Yargıtay Kararı 14. Hukuk Dairesi 2011/349 E. 2011/1352 K. 08.02.2011 T.

YARGITAY KARARI
DAİRE : 14. Hukuk Dairesi
ESAS NO : 2011/349
KARAR NO : 2011/1352
KARAR TARİHİ : 08.02.2011

MAHKEMESİ :Sulh Hukuk Mahkemesi

Davacı vekili tarafından, davalı aleyhine 11.11.2009 gününde verilen dilekçe ile elatmanın önlenmesi, kal ve ecrimisil istenmesi üzerine yapılan duruşma sonunda; davanın kısmen kabulüne dair verilen 22.06.2010 günlü hükmün Yargıtayca incelenmesi davalı vekili tarafından istenilmekle süresinde olduğu anlaşılan temyiz dilekçesinin kabulüne karar verildikten sonra dosya ve içerisindeki bütün kağıtlar incelenerek gereği düşünüldü:
K A R A R
Davacı, maliki bulunduğu 360 parsel sayılı taşınmaz üzerine davalının hiçbir hukuki ilişki olmadan elattığını ileri sürerek elatmanın önlenmesi, kal ve ecrimisil isteminde bulunmuştur.
Davalı, taşınmaza elatmadığını ileri sürerek davanın reddini savunmuştur.
Mahkemece, davanın kabulüne karar verilmiş, hükmü davalı vekili temyiz etmiştir.
Dava mülkiyet hakkına dayalı men’i müdahale, kal ve ecrimisil istemlerine ilişkin olup 11.11.2009 tarihinde sulh hukuk mahkemesinde açılmıştır.
492 sayılı Harçlar Kanununun 16.maddesi gereğince; müdahalenin men’i, tescil, tapu kayıt iptali gibi gayrimenkulün aynına taalluk eden davalarda, gayrimenkulün değeri nazara alınarak harç alınır.

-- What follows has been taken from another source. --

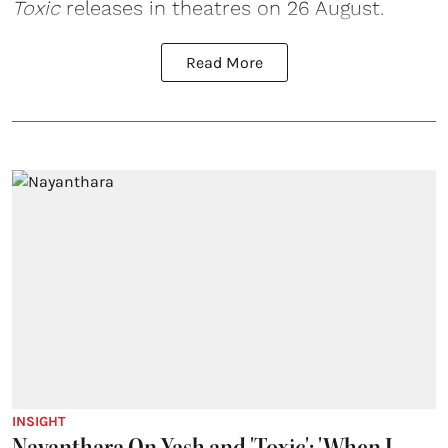
Toxic
releases in theatres on 26 August.
Read More
INSIGHT
Nayanthara On Yash and 'Toxic': 'When I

Mahkemelerin görev konusunu düzenleyen HUMK.nun 1.maddesi gereğince de görev dava olunan şeyin değerine göre belirtilmiş ise görevli mahkemenin tespitinde davanın açıldığı gündeki değerin esas tutulması gerekir. Gerek harç gerekse görev hususunun kamu düzenine ilişkin olduğu tartışmasızdır.
Somut olayda; eldeki dava gayrimenkulün aynına ilişkin olduğundan dava değeri müdahale edilen kısmın değeri ve ecrimisil toplamından ibarettir.
Mahallinde yapılan keşif sonucu alınan ziraat bilirkişisi raporunda, dava konusu taşınmazın değerinin 1,620,73 TL olduğu tespit edilmiş ve istenilen ecrimisil miktarı 500 YTL, kal’i talep edilen tesislerin değeri 7.566TL ile birlikte toplam dava değerinin 9,686,72TL olduğu anlaşılmakla, bu miktar dava tarihi itibariyle sulh hukuk mahkemelerinin görev sınırını belirleyen HUMK’nun 8. maddesindeki miktarın üstünde olduğundan davayı görmeye sulh mahkemeleri değil asliye hukuk mahkemeleri görevlidir. Mahkemece görev hususu re’sen gözetilerek görevsizlik kararı verilmesi gerektiği düşünülmeden yargılamaya devamla esas hakkında hüküm kurulması doğru görülmediğinden hükmün bozulması gerekmiştir.
SONUÇ: Yukarıda açıklanan nedenlerle davacı vekilinin temyiz itirazlarının kabulü ile hükmün BOZULMASINA, peşin alınan temyiz harcının istek halinde yatırana iadesine, 08.02.2011 gününde oybirliği ile karar verildi.